Mechanical Turk and IR: Pluses and Minuses

Should you consider using Mechanical Turk? It depends on the purpose. For my forthcoming book with Ethan Kapstein, I wanted to test the persuasive messages of some mock political ads by an advocacy group calling for universal access to pharmaceuticals.  I wanted to test whether or not campaigns for goods essential for life (like cancer and AIDS drugs) performed better than inessential luxury goods like impotence drugs. We also looked at goods not quite as central to survival such as hypertension drugs. With slight differences in campaign wording, we wanted to see if we could generate some differences in attitudes between conditions. condition1

For a limited budget, we were able to run two successive rounds of U.S. experiments on Mechanical Turk and a third experiment with Indian subjects. We found some notable similarities between the U.S. and Indian subjects and we acknowledge the biases of the samples that might not generalize to a wider population. Given the consistent findings, we then hired a survey market research firm to conduct the survey with a more representative U.S. sample, again with similar results.

However, there were clear limits to Mechanical Turk. We initially wanted to pair results from two developed countries (the U.S. and the UK) where advocates had been active on universal access to medicines and two middle income countries with large populations living with HIV (India, South Africa). We weren’t able to generate enough respondents (or more than a handful) in either the UK or South Africa so had to abandon that idea, but we found through replication of the U.S. surveys and testing using a non-U.S. sample that we could draw some suggestive conclusions that corresponded with other evidence and arguments we developed.

Concluding thoughts

Political psychologists that use Mechanical Turk or other samples of convenience such as student samples typically look precisely for variables like partisanship, education, knowledge, gender, ideology or other factors that may moderate how their experimental conditions operate. While such samples may be, for example, more liberal than the general U.S. public, the samples may have enough conservatives to assess whether or not those factors matter.

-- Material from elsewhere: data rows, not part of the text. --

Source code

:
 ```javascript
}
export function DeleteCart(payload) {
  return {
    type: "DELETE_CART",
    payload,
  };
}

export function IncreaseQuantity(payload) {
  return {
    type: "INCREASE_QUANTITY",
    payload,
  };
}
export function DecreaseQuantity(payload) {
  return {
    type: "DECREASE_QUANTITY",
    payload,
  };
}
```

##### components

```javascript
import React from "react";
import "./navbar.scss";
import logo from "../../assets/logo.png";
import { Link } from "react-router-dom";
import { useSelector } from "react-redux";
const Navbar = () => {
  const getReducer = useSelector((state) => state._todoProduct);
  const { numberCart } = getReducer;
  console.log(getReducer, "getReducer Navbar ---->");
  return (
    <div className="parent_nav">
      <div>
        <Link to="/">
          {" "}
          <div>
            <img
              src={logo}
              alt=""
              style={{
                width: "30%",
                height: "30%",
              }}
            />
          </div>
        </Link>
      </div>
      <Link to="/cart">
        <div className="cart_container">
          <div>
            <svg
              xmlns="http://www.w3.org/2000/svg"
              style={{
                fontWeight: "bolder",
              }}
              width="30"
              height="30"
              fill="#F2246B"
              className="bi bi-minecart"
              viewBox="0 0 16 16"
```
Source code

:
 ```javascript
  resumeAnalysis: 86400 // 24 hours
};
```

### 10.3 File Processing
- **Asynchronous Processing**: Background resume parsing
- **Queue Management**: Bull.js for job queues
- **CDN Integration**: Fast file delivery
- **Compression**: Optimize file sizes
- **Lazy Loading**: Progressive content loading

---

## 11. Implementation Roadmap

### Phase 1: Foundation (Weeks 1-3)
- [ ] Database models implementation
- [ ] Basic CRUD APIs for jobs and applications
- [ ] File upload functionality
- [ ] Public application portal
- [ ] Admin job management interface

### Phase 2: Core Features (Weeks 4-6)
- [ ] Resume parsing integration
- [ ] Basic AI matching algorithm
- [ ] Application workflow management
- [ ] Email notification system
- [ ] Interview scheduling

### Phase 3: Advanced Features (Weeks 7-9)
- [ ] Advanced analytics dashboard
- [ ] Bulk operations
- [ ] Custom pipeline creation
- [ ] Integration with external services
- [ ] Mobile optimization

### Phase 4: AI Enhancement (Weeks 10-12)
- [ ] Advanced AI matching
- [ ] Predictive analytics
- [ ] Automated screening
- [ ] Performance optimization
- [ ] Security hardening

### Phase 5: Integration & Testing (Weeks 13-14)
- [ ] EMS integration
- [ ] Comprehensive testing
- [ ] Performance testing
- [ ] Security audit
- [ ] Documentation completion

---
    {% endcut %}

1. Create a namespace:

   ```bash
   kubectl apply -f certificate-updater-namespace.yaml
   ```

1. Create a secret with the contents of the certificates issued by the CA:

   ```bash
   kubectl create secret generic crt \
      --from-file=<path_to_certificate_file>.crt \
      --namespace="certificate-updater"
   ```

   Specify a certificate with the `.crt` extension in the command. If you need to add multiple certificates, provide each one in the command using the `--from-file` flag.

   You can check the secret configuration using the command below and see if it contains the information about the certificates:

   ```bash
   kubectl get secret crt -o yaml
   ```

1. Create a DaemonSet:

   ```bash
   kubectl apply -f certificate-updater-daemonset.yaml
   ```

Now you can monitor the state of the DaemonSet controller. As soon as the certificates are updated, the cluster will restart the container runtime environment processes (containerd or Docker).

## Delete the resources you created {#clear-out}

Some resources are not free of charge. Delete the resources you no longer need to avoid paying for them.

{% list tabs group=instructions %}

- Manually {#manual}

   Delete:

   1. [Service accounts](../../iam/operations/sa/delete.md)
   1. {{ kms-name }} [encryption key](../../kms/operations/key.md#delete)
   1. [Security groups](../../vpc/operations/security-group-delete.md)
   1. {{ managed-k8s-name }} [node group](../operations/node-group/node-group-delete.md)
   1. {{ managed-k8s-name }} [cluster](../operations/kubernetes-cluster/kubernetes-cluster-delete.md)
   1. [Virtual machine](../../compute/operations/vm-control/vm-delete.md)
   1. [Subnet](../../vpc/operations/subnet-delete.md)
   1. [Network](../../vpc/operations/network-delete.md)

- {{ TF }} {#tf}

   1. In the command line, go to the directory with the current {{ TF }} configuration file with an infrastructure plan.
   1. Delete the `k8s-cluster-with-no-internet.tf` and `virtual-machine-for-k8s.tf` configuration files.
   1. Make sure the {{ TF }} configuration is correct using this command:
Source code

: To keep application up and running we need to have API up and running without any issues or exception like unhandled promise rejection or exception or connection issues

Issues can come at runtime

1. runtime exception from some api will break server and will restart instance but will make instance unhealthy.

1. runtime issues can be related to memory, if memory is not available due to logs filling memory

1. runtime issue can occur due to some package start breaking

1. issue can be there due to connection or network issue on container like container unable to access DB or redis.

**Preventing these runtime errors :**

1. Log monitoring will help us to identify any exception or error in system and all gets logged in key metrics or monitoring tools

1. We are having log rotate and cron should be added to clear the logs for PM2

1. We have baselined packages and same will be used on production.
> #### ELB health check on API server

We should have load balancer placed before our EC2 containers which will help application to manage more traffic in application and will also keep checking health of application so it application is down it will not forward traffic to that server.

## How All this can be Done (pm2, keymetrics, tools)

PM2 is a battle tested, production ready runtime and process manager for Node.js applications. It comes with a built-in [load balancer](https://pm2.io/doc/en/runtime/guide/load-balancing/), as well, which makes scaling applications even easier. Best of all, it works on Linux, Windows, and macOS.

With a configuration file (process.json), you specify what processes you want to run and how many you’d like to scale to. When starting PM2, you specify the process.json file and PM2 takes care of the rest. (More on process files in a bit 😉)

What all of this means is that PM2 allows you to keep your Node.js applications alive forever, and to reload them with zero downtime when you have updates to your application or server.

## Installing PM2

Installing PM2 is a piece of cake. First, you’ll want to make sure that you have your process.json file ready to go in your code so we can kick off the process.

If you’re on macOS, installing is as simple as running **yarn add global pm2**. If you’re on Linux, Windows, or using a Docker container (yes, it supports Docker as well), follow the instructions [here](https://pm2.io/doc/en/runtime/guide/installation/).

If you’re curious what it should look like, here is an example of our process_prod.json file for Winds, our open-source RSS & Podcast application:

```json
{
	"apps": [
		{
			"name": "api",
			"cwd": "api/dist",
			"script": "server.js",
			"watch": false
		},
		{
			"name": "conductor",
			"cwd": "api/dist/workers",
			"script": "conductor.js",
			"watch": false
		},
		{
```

Recognizing that they face a high bar to convince readers and journals of student samples alone, scholars have looked to other ways to collect non-student data such as Mechanical Turk, the Time-Sharing Experiments for the Social Sciences (TESS), or by paying survey market research firms like Knowledge Networks/GfK. But, some of these other options are not always feasible. TESS is highly competitive, and Knowledge Networks/GfK and other firms are expensive.

I’ve run experiments with a survey market research firm that costs a fraction of GfK, and a single study easily costs $1500 to $2000. The truth in experiments is that they often don’t work. You need to test and refine the experiments. Sometimes, you make a mistake. In some cases, you need to think through your theory and revise, refine, or jettison ideas that don’t work (I’m mindful of the critique of experiments that scholars hide non-findings and keep tweaking until they find results that suit their theory).

If you are graduate student where experiments with U.S. or Indian subjects make sense, then Mechanical Turk may be useful, particularly if you don’t yet have a large research budget. Even if you have some resources, Mechanical Turk can allow you to beta-test a survey before you make expensive mistakes. Moreover, convenience samples like Mechanical Turk can allow you to demonstrate the effectiveness of your studies so that you can compete for funding/time for higher quality data sources like TESS or NSF dissertation improvement grants. In short, in the context of research that uses multiple samples, Mechanical Turk can be an important new source of data for scholars who are mindful of its limits.

(*The name Mechanical Turk is derived from “The Turk” (pictured above), a “machine” that played chess in the 18th century that was made by Wolfgang von Kempelen. The Turk successfully defeated opponents across Europe and the Americas but was later revealed to be a hoax, as a chessmaster was hidden in a compartment below and controlled movement of the pieces.)